Black Quantum Futurism, Black Space Agency, 2018
By creating temporal complications and anachronistic episodes that disturb the linear time of progress, [Black futurist imaginaries] adjust the temporal logistics that condemned Black subjects to prehistory.
– Kodwo Eshun (The Otolith Group), CR: The New Centennial Review, 2003
Writing on Black futurist imaginaries and the relationship between politics and time, Rasheedah Phillips (Black Quantum Futurism) argues that to change the linear fatalistic future to which Black people have been told they do not belong, Black people have forcefully had to fight for space on the collective timeline. Phillips writes that simultaneous to the advancements in technology, science and economics that would come to forge our present-day notions of linear time and the future, one can trace the significant events on the timeline of colonisation of the African continent, the TransAtlantic slave trade, slavery in the North and South Americas and beyond, and the continuing aftermath of systemic racism and structural inequities.

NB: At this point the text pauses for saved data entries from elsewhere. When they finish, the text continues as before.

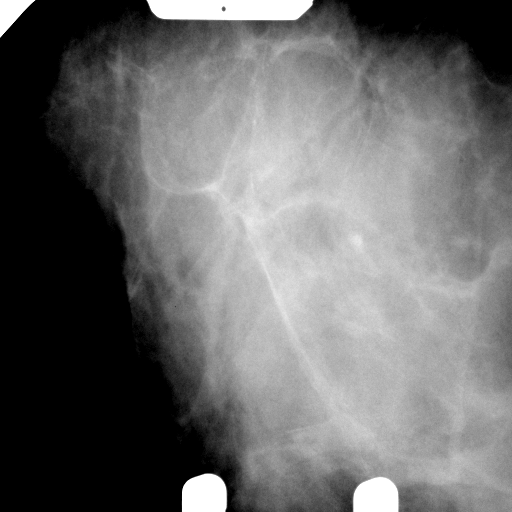
Spot-compression mammographic view.
Pathology recorded for this patient (not read from this image): pathology diagnosis: benign fibroadenoma (right breast); pathology report notes: RIGHT BREAST CALCIFICATION WITH NEEDLE LOCATION: FIBROADENOMA (1.9CM). REMAINING BREAST TISSUE WITH ADENOSIS, FOCAL FIBROADENOMATOUS CHANGES, APOCRINE METAPLASIA, FIBROCYSTIC CHANGES, SMALL INTRADUCTAL PAPILLOMAS, AND USUAL TYPE DUCTAL HYPERPLASIA. MICROCALCIFICATIONS ASSOCIATED WITH BENIGN BREAST TISSUE ARE IDENTIFIED. NO IN-SITU OR INVASIVE CARCINOMA.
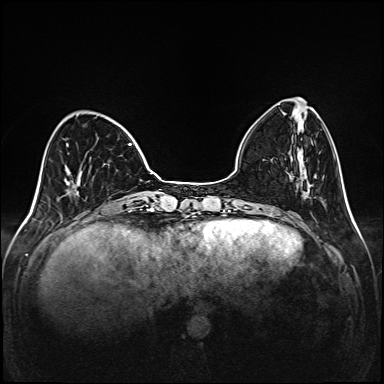
Breast MRI (dynamic contrast-enhanced), one axial slice. Position 41 of 208 along the scan axis. Dynamic contrast-enhanced series, time point 2 of 6 at this slice position (early post-contrast). 1.5 T. TE 2.3 ms, TR 5.2 ms. 384 × 384 image matrix. Female patient.
Annotated regions visible in this slice (semi-automatically segmented with operator editing):
- enhancing-tissue mask used for the functional tumour volume (all voxels passing the contrast-enhancement thresholds inside the analysis volume; usually the tumour): box from (x=66, y=114) to (x=132, y=194) px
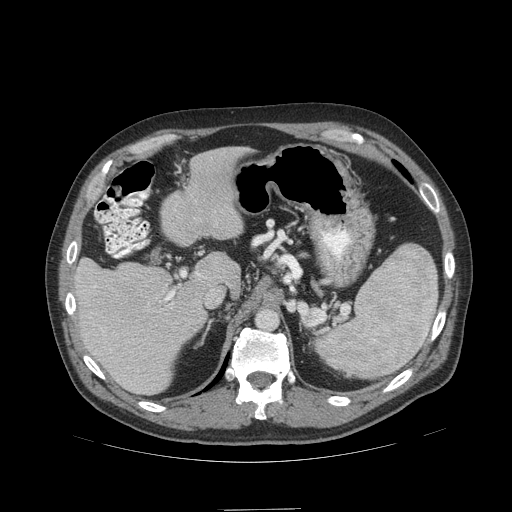
Contrast-enhanced abdominal CT (liver protocol), one axial slice; slice 68 of 99 in the series (ordered by position); reconstruction kernel STANDARD; soft-tissue window (W 400 / L 40 HU); 2.5 mm slice thickness; 512 × 512 image matrix, field of view 440 × 440 mm. From the clinical record (not read from this slice): diagnosis: hepatocellular carcinoma (patient treated with transarterial chemoembolisation; whether this scan precedes or follows treatment is not stated here); TNM stage (as recorded): Stage-I; Child-Pugh class: A; tumour nodularity: uninodular; tumour size: 3.6 cm.
Structures marked on this image (semi-automatic segmentation, software-assisted and operator-edited):
- liver parenchyma outside the tumour (the mass and vessels are separate outlines, so this box may not span the whole liver): bounding box (x1, y1, x2, y2) in pixels: (72, 146, 247, 394)
- portal vein: (93, 272, 202, 351)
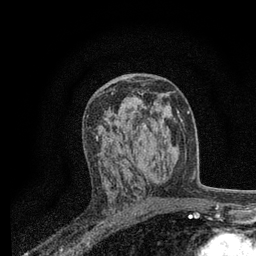
Breast MRI, one axial slice. Slice 43 of 80 in the series (ordered by position). Cropped to one breast. Dynamic contrast-enhanced series, time point 2 of 7 at this slice position (early post-contrast). 3 T. TE 2.2 ms, TR 5.5 ms. 2 mm slice thickness. 256 × 256 image matrix, field of view 150 × 150 mm. Female patient.
Structures marked on this image (semi-automatic segmentation, software-assisted and operator-edited):
- enhancing-tissue mask used for the functional tumour volume (all voxels passing the contrast-enhancement thresholds inside the analysis volume; usually the tumour): bounding box [x1, y1, x2, y2] px = [96, 93, 164, 170]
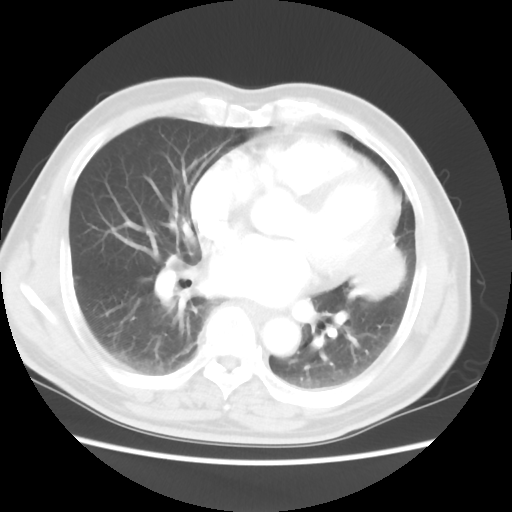
Chest CT, one axial slice. Slice 21 of 50 in the series (ordered by position). Reconstruction kernel STANDARD. 120 kVp. Lung window (W 1500 / L -600 HU). 512 × 512 image matrix. Male patient, age 69 years. Case-level facts recorded for this patient, not image findings: clinical TNM (as recorded): T3 N1 M1a.
Structures marked on this image (bounding box drawn by a radiologist):
- lung tumour (recorded histology: squamous cell carcinoma): bounding box (x1, y1, x2, y2) in pixels: (351, 230, 425, 310)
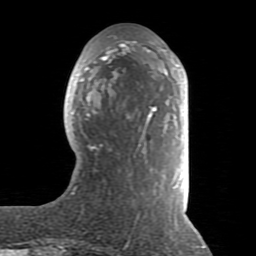
Breast MRI (dynamic contrast-enhanced), one axial slice. Slice 30 of 80 in the series (ordered by position). Cropped to one breast. Dynamic contrast-enhanced series, time point 2 of 8 at this slice position (early post-contrast). 1.5 T. TE 2.6 ms, TR 5.9 ms. 256 × 256 image matrix, field of view 160 × 160 mm. Female patient.
Structures marked on this image (semi-automatically segmented with operator editing):
- enhancing-tissue mask used for the functional tumour volume (all voxels passing the contrast-enhancement thresholds inside the analysis volume; usually the tumour): box from (x=71, y=41) to (x=185, y=219) px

Discussing their artistic practices and Black futurist imaginaries, artists Black Quantum Futurism and The Otolith Group explore how civil rights and Black liberation movements have always needed to reappropriate notions of time and temporality that hacked dominant Western linear time. In this discussion, the artists explore the need to fundamentally revolutionise the way we approach time so as to fully part with its colonial linearity.
The Otolith Group was founded in 2002 and consists of Anjalika Sagar and Kodwo Eshun who live and work in London. During their longstanding collaboration, Sagar and Eshun have drawn from a wide range of resources and materials. Their work is research-based and spans the moving image, audio, performance, installation and curation, incorporating filmmaking and post-lens-based essayistic aesthetics that explore the temporal anomalies, anthropic inversions and synthetic alienation of the posthuman, the inhuman, the non-human and the complexity of the environmental conditions of life we all face. The Otolith Group has exhibited internationally and currently has a solo show at Van Abbemuseum, Eindhoven. In 2010, The Otolith Group was nominated for the Turner Prize.